И вот этот достойный, но неисправимый человек стоял на своей земле, принадлежавшей до последней песчинки правительству, и смотрел, как работают его туземцы, тогда как она, Мэри, сидела в тени и взирала на мужа, великолепно понимая, что он обречен и не имеет ни малейшего шанса на успех. Но даже теперь ей представлялось невероятным, что такой хороший человек оказался неудачником. Тогда Мэри вставала с подушки и подходила к нему, преисполненная решимости предпринять еще одну попытку.
— Слушай, Дик, — как-то сказала она голосом, в котором робость причудливо сочеталась с твердостью, — слушай, мне тут в голову пришла одна мысль. Давай в следующем году подготовим под поля еще сто ярдов, а потом засеем все чем-нибудь одним, скажем кукурузой, чтобы получить по-настоящему большой урожай.

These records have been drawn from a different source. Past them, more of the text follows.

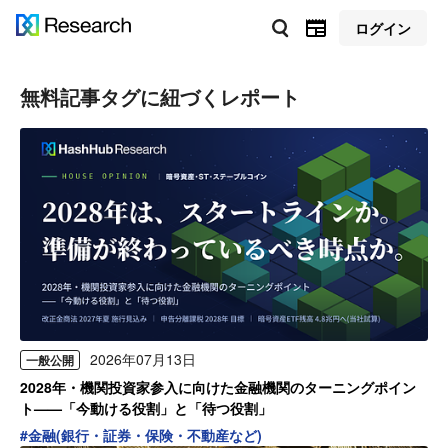
ログイン
無料記事
タグに紐づくレポート
2026年07月13日
一般公開
2028年・機関投資家参入に向けた金融機関のターニングポイン
ト——「今動ける役割」と「待つ役割」
#
金融(銀行・証券・保険・不動産など)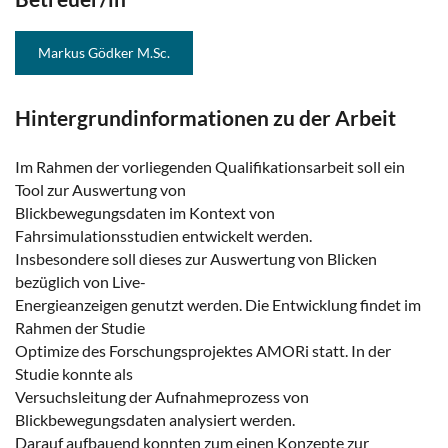
Markus Gödker M.Sc.
Hintergrundinformationen zu der Arbeit
Im Rahmen der vorliegenden Qualifikationsarbeit soll ein
Tool zur Auswertung von
Blickbewegungsdaten im Kontext von
Fahrsimulationsstudien entwickelt werden.
Insbesondere soll dieses zur Auswertung von Blicken
bezüglich von Live-
Energieanzeigen genutzt werden. Die Entwicklung findet im
Rahmen der Studie
Optimize des Forschungsprojektes AMORi statt. In der
Studie konnte als
Versuchsleitung der Aufnahmeprozess von
Blickbewegungsdaten analysiert werden.
Darauf aufbauend konnten zum einen Konzepte zur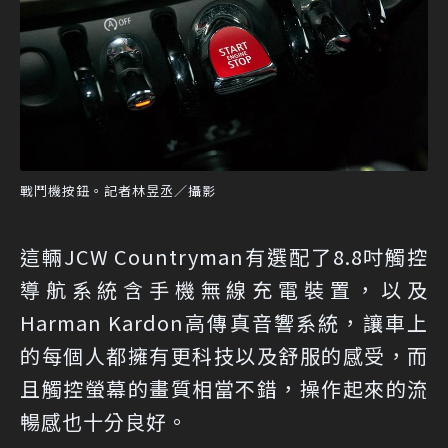
戰鬥機按鈕。記者林昱丞／攝影
這輛JCW Countryman有選配了8.8吋觸控
導航系統含手機無線充電裝置，以及
Harman Kardon高傳真音響系統，讓車上
的每個人都擁有更科技以及舒服的感受，而
且觸控螢幕的畫質相當不錯，操作起來的流
暢感也十分良好。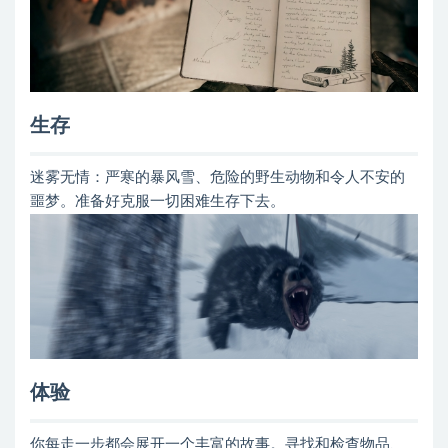
生存
迷雾无情：严寒的暴风雪、危险的野生动物和令人不安的
噩梦。准备好克服一切困难生存下去。
体验
你每走一步都会展开一个丰富的故事。寻找和检查物品、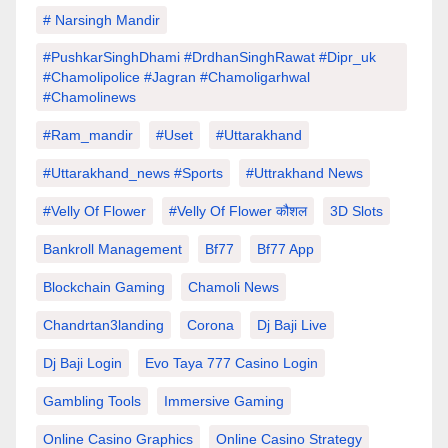
# Narsingh Mandir
#PushkarSinghDhami #drdhanSinghRawat #dipr_uk
#chamolipolice #Jagran #chamoligarhwal
#chamolinews
#Ram_mandir
#uset
#uttarakhand
#Uttarakhand_news #sports
#Uttrakhand News
#velly Of Flower
#velly Of Flower कौशल
3D Slots
Bankroll Management
Bf77
Bf77 App
Blockchain Gaming
Chamoli News
Chandrtan3landing
Corona
Dj Baji Live
Dj Baji Login
Evo Taya 777 Casino Login
Gambling Tools
Immersive Gaming
Online Casino Graphics
Online Casino Strategy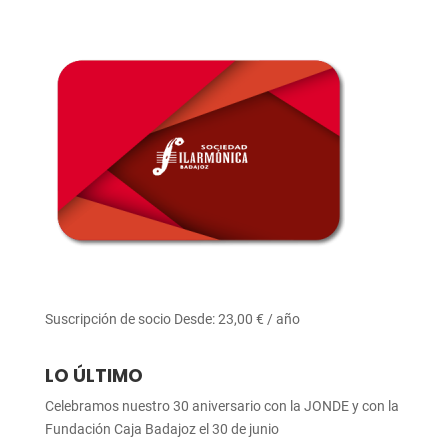
Suscripción de socio
Desde:
23,00
€
/ año
LO ÚLTIMO
Celebramos nuestro 30 aniversario con la JONDE y con la
Fundación Caja Badajoz el 30 de junio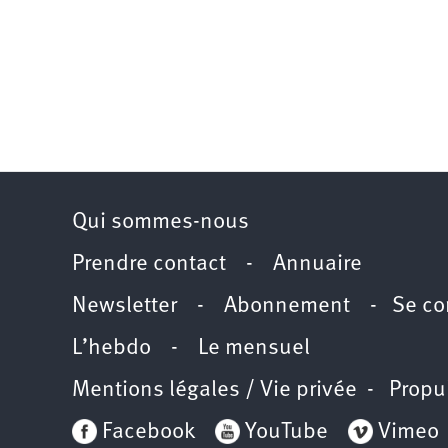
Qui sommes-nous
Prendre contact
-
Annuaire
Newsletter -
Abonnement
-
Se co
L’hebdo
-
Le mensuel
Mentions légales / Vie privée
- Propu
Facebook
YouTube
Vimeo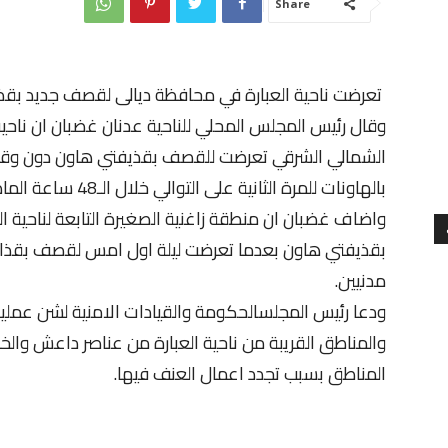
Share
تعرضت ناحية العبارة في محافظة ديالى لقصف جديد بقذا
وقال رئيس المجلس المحلي للناحية عدنان غضبان ان ناحية 
الشمالي الشرقي تعرضت للقصف بقذيفتي هاون دون وقوع 
بالهاونات للمرة الثانية على التوالي خلال الـ48 ساعة الماضية.
واضاف غضبان ان منطقة زاغنية الصغيرة التابعة لناحية ال
بقذيفتي هاون بعدما تعرضت ليلة اول امس لقصف بقذائف
مدنيين.
ودعا رئيس المجلسالحكومة والقيادات الامنية لشن عمل
والمناطق القريبة من ناحية العبارة من عناصر داعش والخل
المناطق بسبب تجدد اعمال العنف فيها.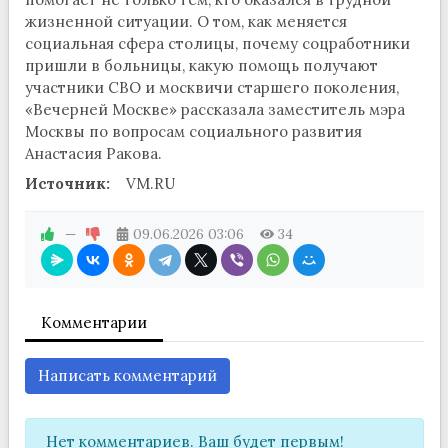
жизненной ситуации. О том, как меняется
социальная сфера столицы, почему соцработники
пришли в больницы, какую помощь получают
участники СВО и москвичи старшего поколения,
«Вечерней Москве» рассказала заместитель мэра
Москвы по вопросам социального развития
Анастасия Ракова.
Источник:
VM.RU
—
09.06.2026
03:06
34
Комментарии
Написать комментарий
Нет комментариев. Ваш будет первым!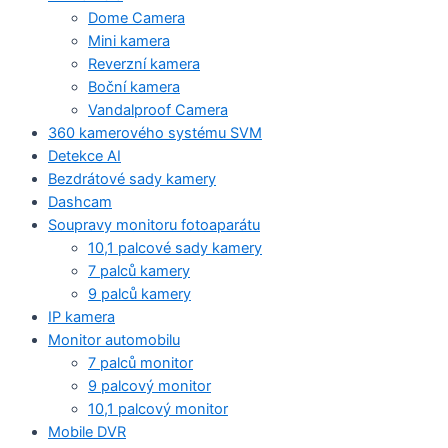
Dome Camera
Mini kamera
Reverzní kamera
Boční kamera
Vandalproof Camera
360 kamerového systému SVM
Detekce AI
Bezdrátové sady kamery
Dashcam
Soupravy monitoru fotoaparátu
10,1 palcové sady kamery
7 palců kamery
9 palců kamery
IP kamera
Monitor automobilu
7 palců monitor
9 palcový monitor
10,1 palcový monitor
Mobile DVR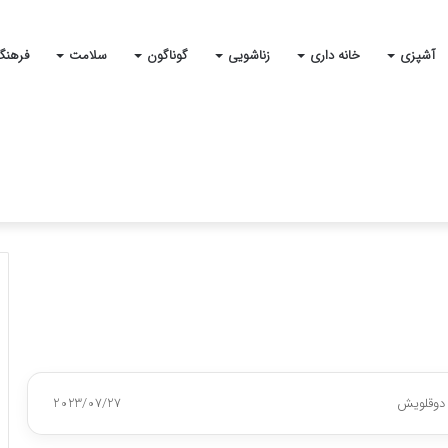
آشپزی
خانه داری
زناشویی
گوناگون
سلامت
فرهنگ
 دوقلویش
2023/07/27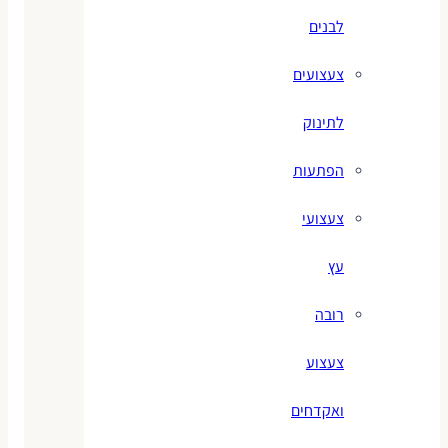
לבנים
צעצועים
לתינוק
הפתעות
צעצועי
עץ
רובה
צעצוע
ואקדחים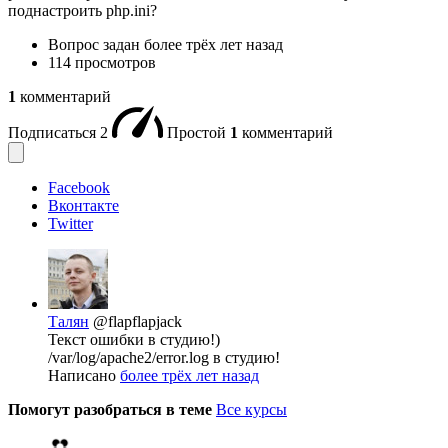
поднастроить php.ini?
Вопрос задан
более трёх лет назад
114 просмотров
1
комментарий
Подписаться
2
Простой
1
комментарий
Facebook
Вконтакте
Twitter
Талян
@flapflapjack
Текст ошибки в студию!)
/var/log/apache2/error.log в студию!
Написано
более трёх лет назад
Помогут разобраться в теме
Все курсы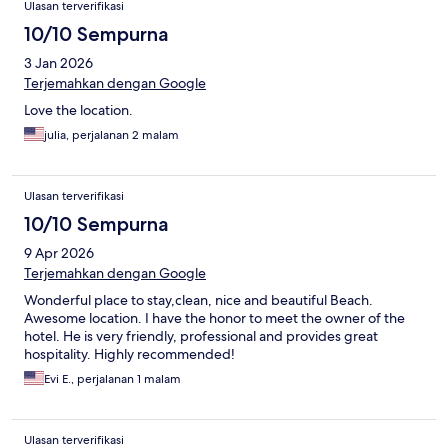
Ulasan terverifikasi
10/10 Sempurna
3 Jan 2026
Terjemahkan dengan Google
Love the location.
julia, perjalanan 2 malam
Ulasan terverifikasi
10/10 Sempurna
9 Apr 2026
Terjemahkan dengan Google
Wonderful place to stay,clean, nice and beautiful Beach.
Awesome location. I have the honor to meet the owner of the
hotel. He is very friendly, professional and provides great
hospitality. Highly recommended!
Evi E., perjalanan 1 malam
Ulasan terverifikasi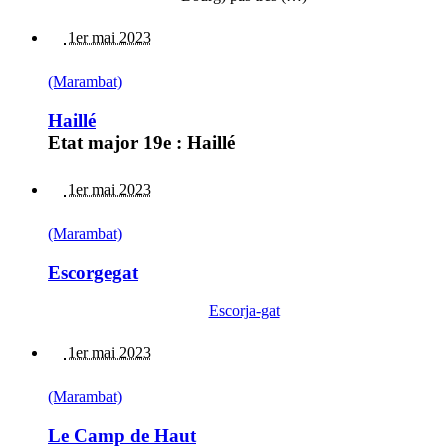
1er mai 2023
(Marambat)
Haillé
Etat major 19e : Haillé
1er mai 2023
(Marambat)
Escorgegat
Escorja-gat
1er mai 2023
(Marambat)
Le Camp de Haut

Давай вместо того, чтобы выращивать дюжину культур за раз, все до последнего акра засадим кукурузой.
— А если в следующем году кукуруза не уродится?
— Да ты вроде бы и так особых успехов пока не добился, — пожала плечами она.
Глаза Дика покраснели, лицо приобрело ожесточенное выражение, а две морщины, пролегавшие от скул к подбородку, сделались глубже.
— А что мне еще делать? — закричал он. — Как мне подготовить под поле еще сто ярдов? Тебе легко говорить! Где я тебе работников найду? Мне их не хватает даже на то, что сейчас есть. Я больше не могу позволить себе покупать ниггеров по пять фунтов за голову. Я должен полагаться только на добровольцев. А они больше не приходят, и это отчасти и твоя вина. Из-за тебя я потерял двадцать лучших работников — они ушли и больше не вернутся. Они сейчас где-то бродят, а ферма страдает, и все из-за твоего характера, черт бы его подрал. Их уже можно не ждать, они знают, как теперь у меня с ними будут обращаться. Вместо того чтобы прийти ко мне, они отправятся в город, где будут околачиваться без дела.
Потом он вспоминал о старых обидах, и монолог переходил на другую тему. Дик начинал проклинать правительство, попавшее под влияние любителей ниггеров из Англии, правительство, которое теперь не может заставить туземцев обрабатывать землю, не может даже отправить грузовики и солдат, чтобы привезти их фермерам силой. Да правительство никогда не понимало, какие сложности испытывают фермеры! Никогда! Потом Дик обрушивался на самих туземцев, которые не хотели работать как следует, а только наглели, и так далее. Он все говорил и говорил, с жаром, с яростью, с горечью, с силой непоколебимой, словно небеса и смена времен года. Это был голос белого фермера, который, казалось, выступал перед самим правительством. Однако в порыве негодования он забыл о планах на следующий год. Погруженный в собственные мысли, расстроенный, Дик вернулся домой, где сорвался, обругав слугу, воплощавшего в тот момент для него всех туземцев, доставлявших Тёрнеру невыносимые страдания.